MoVerse
MoVerse: Real-Time Video World Modeling with Panoramic Gaussian Scaffold
MoVerse is a research project that turns a single ordinary photo into a navigable 3D world you can move through in real time. Feed it one image taken with a normal camera and the system constructs a full 360-degree environment, then lets a virtual camera roam through it while rendering video on the fly.

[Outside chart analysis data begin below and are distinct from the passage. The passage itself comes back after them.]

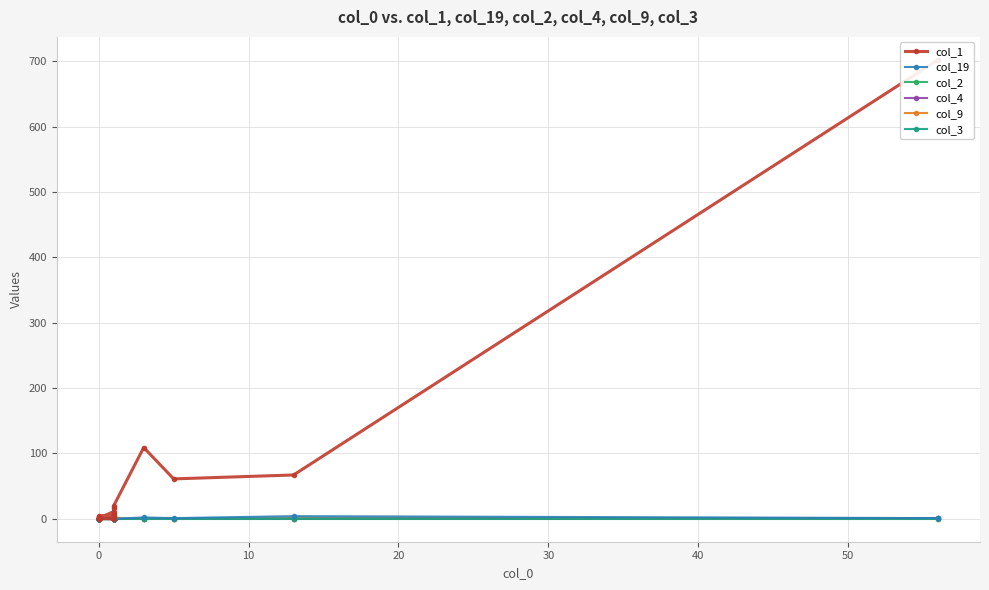

Count the number of data series in this chart.

6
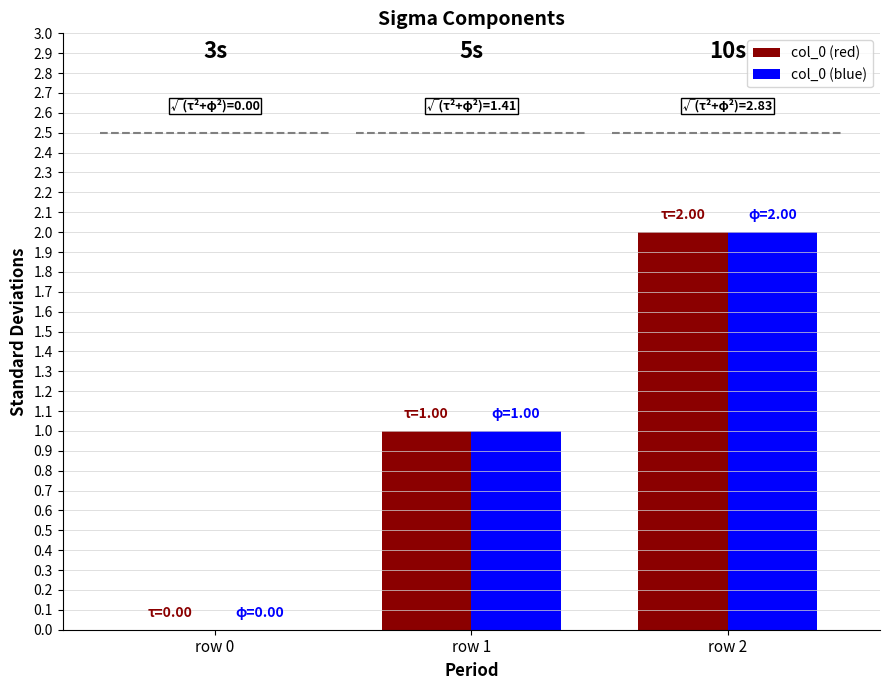

Are the bars horizontal?

No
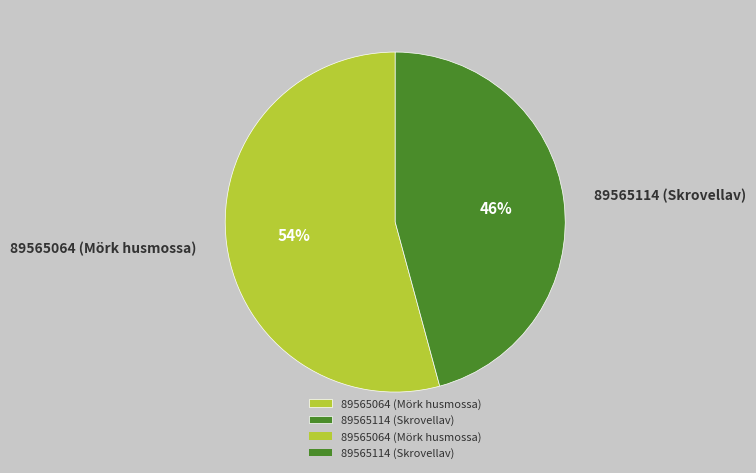

How many slices are in this pie chart?

2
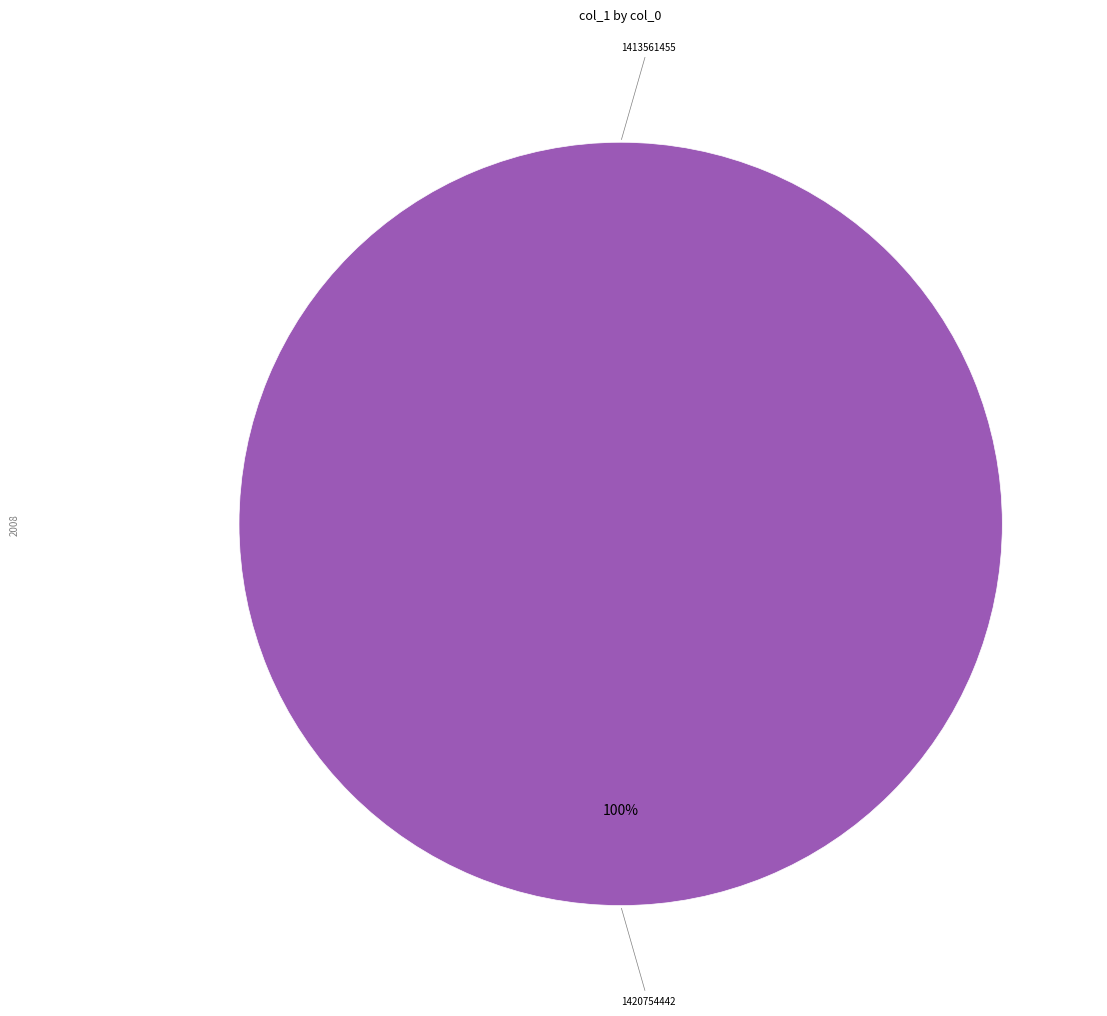

Combined, do 1420754442 and 1413561455 account for over 50%?

Yes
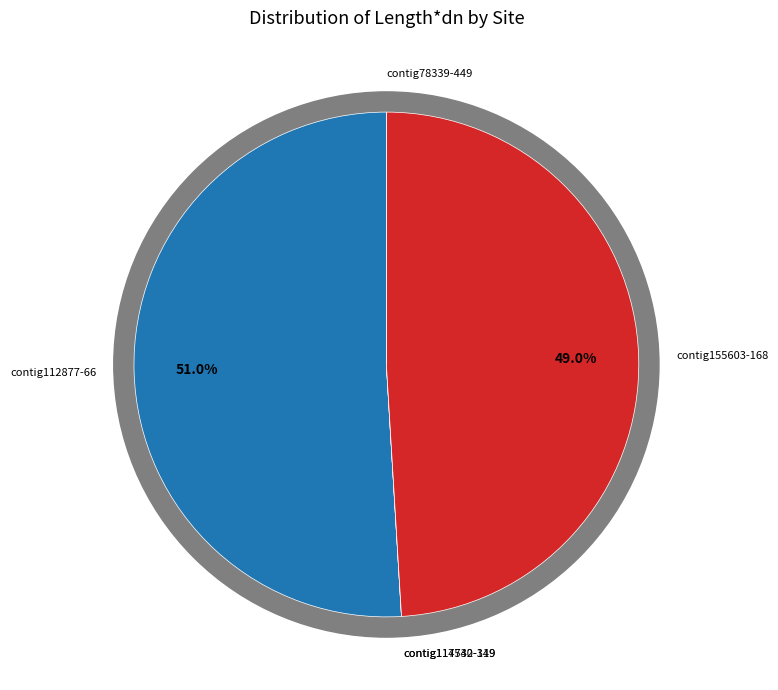

Between contig155603-168 and contig114732-119, which is larger?

contig155603-168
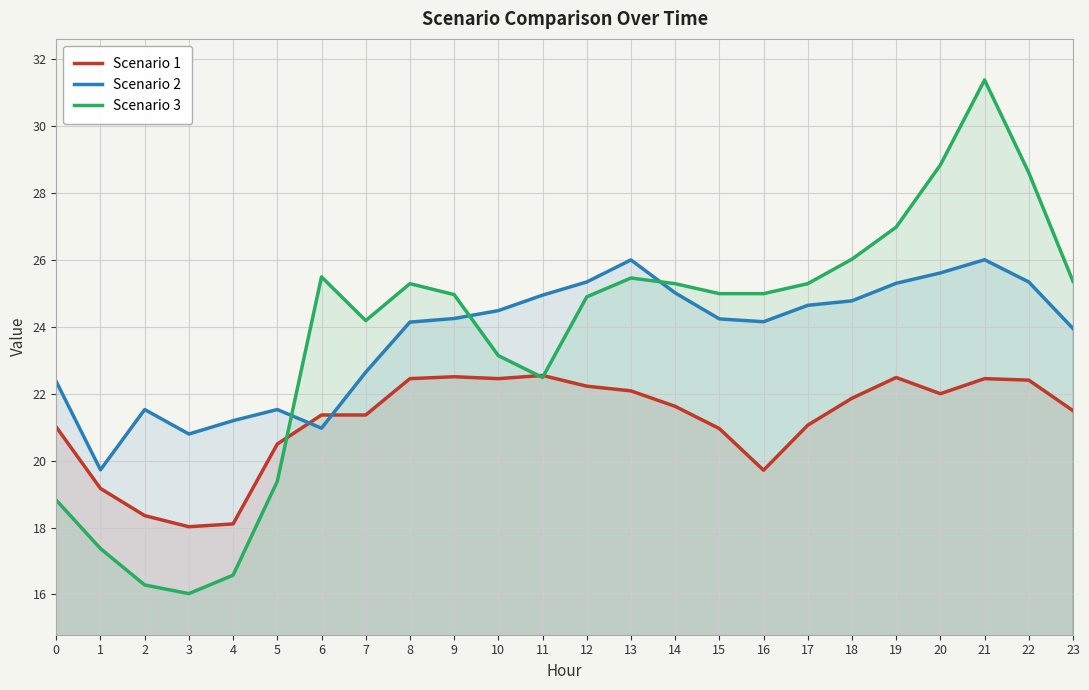

Is it true that Scenario 2 equals 25.6 at 20?

True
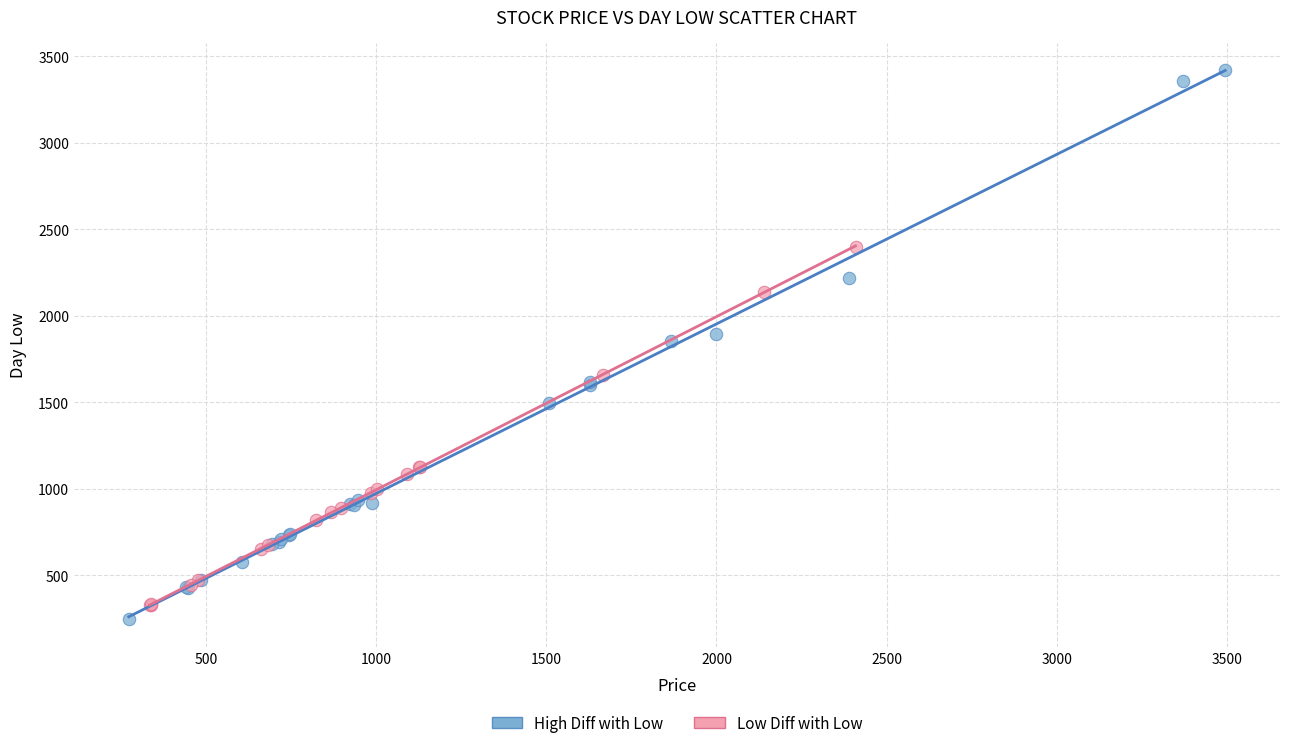

Which series contains the highest Y value?

High Diff with Low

The process runs in three stages. First, the system takes the input photo and expands it into a complete 360-degree panoramic image using a diffusion-based generation model. Second, that panorama gets converted into a 3D structure called a Gaussian scaffold: a representation built from tiny positioned blobs in three-dimensional space that can be rendered very efficiently. Third, as the virtual camera moves along a user-specified path, the system generates photorealistic video frames from the scaffold in real time at eight frames per second on a single high-end graphics card (an RTX 4090 in the tests).
The output is meant to look like a real video walkthrough rather than an obviously computer-generated scene. The paper demonstrates results across many types of environments: indoor rooms, outdoor plazas, ancient ruins, and stylized settings like anime landscapes and cyberpunk streets.
This is an academic research repository. A preprint is available on arXiv and the project page hosts demo videos, interactive panorama viewers, and 3D scaffold visualizations. The code and trained model weights have not been released yet. The team notes the delay is due to a corporate compliance and security review expected to take about one month from when the repository was created.